Duchenne used several volunteers who were insensitive to facial pain by placing different electrodes on each of the facial muscles, which can thus be activated, thus achieving each and every one of the facial expressions that we are capable of.


Duchenne and his electrically induced smile



He found that a smile was generated if the zygomatic muscle located in the cheekbones and to which the corners of the lips are connected to the end of our eyes was stimulated. In this way, by stimulating it, it generates a smile in the individual. However, he verified that the smile that he generated was not the genuine smile, it did not resemble the one that the volunteer produced when a joke was told.

Duchenne verified that there was another muscle that was activated, the orbicularis oculi muscle and the Zygomaticus major that is around the eyes. This muscle has the characteristic that it cannot be consciously controlled.

The smile must arise by itself, without resorting to memories or thoughts. Just smile.Only the best actors can control part of the muscle but not all of it. When this muscle is activated, the eye takes a much more slanted shape: the lower part of the eyelid rises slightly and crow's feet are formed. The actors would be able to form crow's feet but the inner part of the eye is not capable of raising it naturally, they will only rise if they are truly experiencing that feeling of happiness..



Muscles involved in fake smiles and the Duchenne smile



The Duchenne smile, which includes eyes and mouth, is the most original and pure smile. In fact, ten-month-old babies are capable of giving the Duchenne smile only to their mothers. They give the rest of the people a social smile, a simple smile, and it is because the baby learns that smiling produces much more benefits than not doing it.



Fake Fake Duchenne

Fake smiles and Duchenne smile



Here we see examples of false smile and Duchenne smile. The difference is in the lower part of the eyelids, which leads to the more slanting of the eye in the Duchenne smile. This is what distinguishes an authentic smile.

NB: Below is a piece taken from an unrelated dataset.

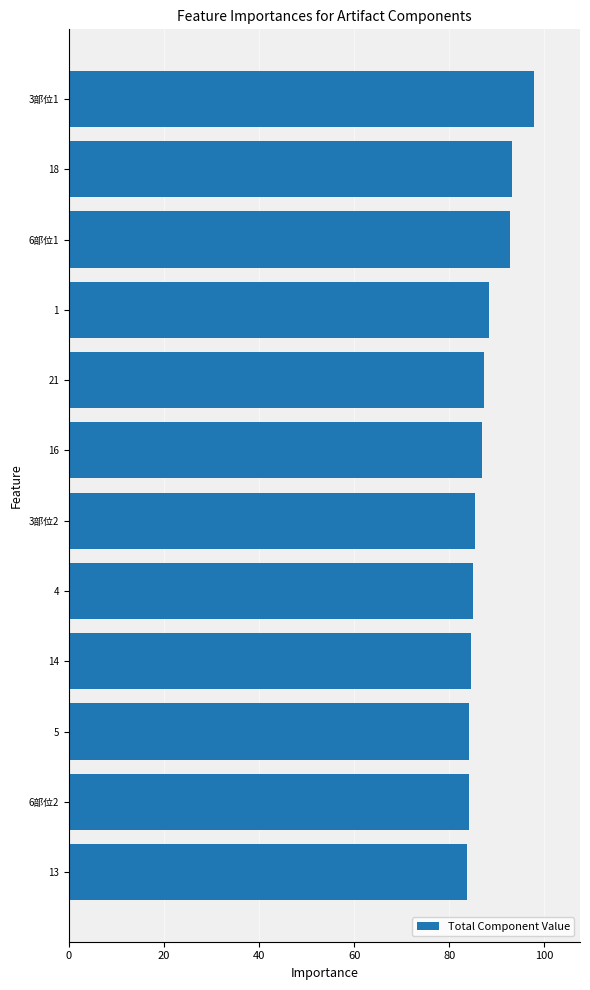

What is the difference between the maximum and minimum values?

14.0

This smile is important because it cannot be simulated. This means that the movement of this muscle is directly linked to the production of three neurotransmitters, dopamine, serotonin and endorphin. Two of them are necessary to obtain the cocktail of neurotransmitters that will protect us in the state of cerebral anoxia with which the jhāna states are characterized.

It is important to understand that the production of these neurotransmitters and the contraction of the orbicularis oculi muscle are inseparable. That is, if the production of neurotransmitters is induced, the Duchenne smile is induced and vice versa.

This will serve as the basis not only for the exercise itself but also as a control to previously verify the ability to produce these neurotransmitters. There are people who for various reasons, including their own diet or psychological blockages, are unable to smile and those who cannot smile cannot enlighten themselves.